Pure-play natural gas stock
If everything goes as planned, 90% of Magnum Hunter Resources' production could be natural gas by the end of this year. To get there the company needs to sell its remaining oil assets in the Bakken Shale, which might be more difficult to do now that the price of oil has dropped. That said, even if the company does hang on to those properties it is unlikely to invest all that much money there next year because the economics of drilling that acreage isn't very compelling as oil prices need to be $75 per barrel in order for the company to achieve a 9% internal rate of return for an average well on the land it controls.

However, where the company is seeing very compelling returns is in the Marcellus and Utica shale where it can economically produce gas even if the price of natural gas fell down to $2 per MCF. As the following slide shows, the company's base case for new wells can still generate a 10% internal rate of return if gas fell to that level.

Source: Magnum Hunter Resources Investor Presentation

However, given where the price of natural gas is today the company has a very nice margin of safety. Currently, as we see in the following chart, the spot price for natural gas has risen to well over $4 even as oil prices have plunged.

Henry Hub Natural Gas Spot Price Chart

Henry Hub Natural Gas Spot Price data by YCharts

This suggests that Magnum Hunter Resources' returns are averaging 37% on the low end to better than 72% on its very best wells. It is because these economics are so compelling that the company has turned its sole focus into developing its shale gas acreage in the Utica and Marcellus.

Ample room to grow
Magnum Hunter Resources is currently sitting on 80,500 net Marcellus shale acres to go along with another 118,000 net Utica shale acres. The company estimates that these acres currently contain 1,438 total future drilling locations. That's a massive growth opportunity because, given the company's rather small size, each new well pad that's brought online delivers meaningful production growth as we see in this next slide.

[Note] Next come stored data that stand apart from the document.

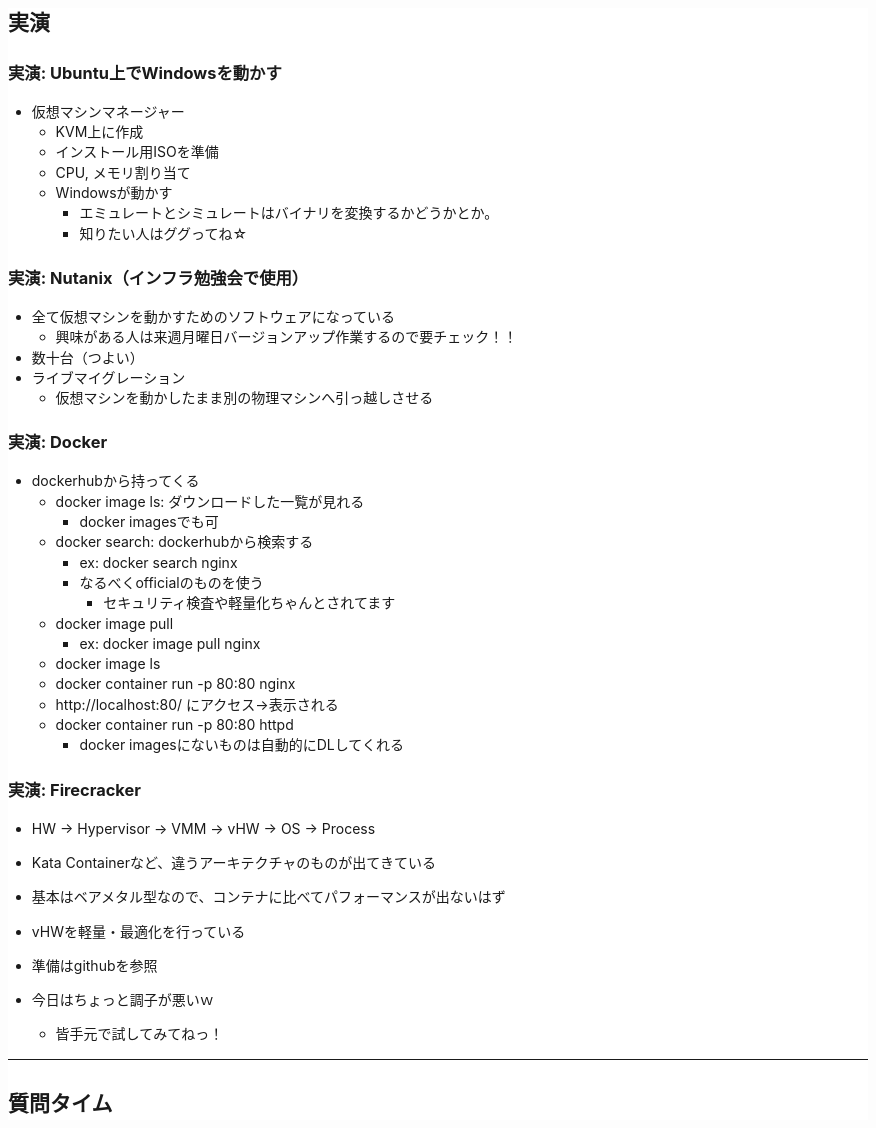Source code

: ## 実演

### 実演: Ubuntu上でWindowsを動かす

* 仮想マシンマネージャー
  * KVM上に作成
  * インストール用ISOを準備
  * CPU, メモリ割り当て
  * Windowsが動かす
    * エミュレートとシミュレートはバイナリを変換するかどうかとか。
    * 知りたい人はググってね☆

### 実演: Nutanix（インフラ勉強会で使用）

* 全て仮想マシンを動かすためのソフトウェアになっている
  * 興味がある人は来週月曜日バージョンアップ作業するので要チェック！！
* 数十台（つよい）
* ライブマイグレーション
  * 仮想マシンを動かしたまま別の物理マシンへ引っ越しさせる

### 実演: Docker

* dockerhubから持ってくる
  * docker image ls: ダウンロードした一覧が見れる
    * docker imagesでも可
  * docker search: dockerhubから検索する
    * ex: docker search nginx
    * なるべくofficialのものを使う
      * セキュリティ検査や軽量化ちゃんとされてます
  * docker image pull
    * ex: docker image pull nginx
  * docker image ls
  * docker container run -p 80:80 nginx
  * http://localhost:80/ にアクセス→表示される
  * docker container run -p 80:80 httpd
    * docker imagesにないものは自動的にDLしてくれる 

### 実演: Firecracker

* HW -> Hypervisor ->  VMM ->  vHW -> OS -> Process

* Kata Containerなど、違うアーキテクチャのものが出てきている
* 基本はベアメタル型なので、コンテナに比べてパフォーマンスが出ないはず
* vHWを軽量・最適化を行っている
* 準備はgithubを参照
* 今日はちょっと調子が悪いｗ
  * 皆手元で試してみてねっ！

---

## 質問タイム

Source: Magnum Hunter Resources Investor Presentation

The only problem is that the company doesn't have a lot of capital to pursue all of this growth. The exit of its oil properties has been one of its big funding sources over the past few years, so if it can't complete its Bakken shale exit then that will have an impact on its ability to capture its natural gas growth opportunities in the Marcellus and Utica. The company's other big funding sources, the debt markets, are also at risk of drying up given the fact that so many oil companies were overly reliant on debt heading into the crisis in oil prices. Still, the company does have cash flow coming online from new gas wells in addition to plans to monetize its midstream assets next year. So, in the near term at least it can still generate solid natural gas growth despite some likely capital constraints down the road.

Investor takeaway
Magnum Hunter Resources is on the cusp of transitioning into a pure-play natural gas growth company. Its low cost production should enable the company to profitably grow production, albeit at a slower rate. That said, investors looking for a compelling natural gas growth stock idea should take a closer look at Magnum Hunter Resources.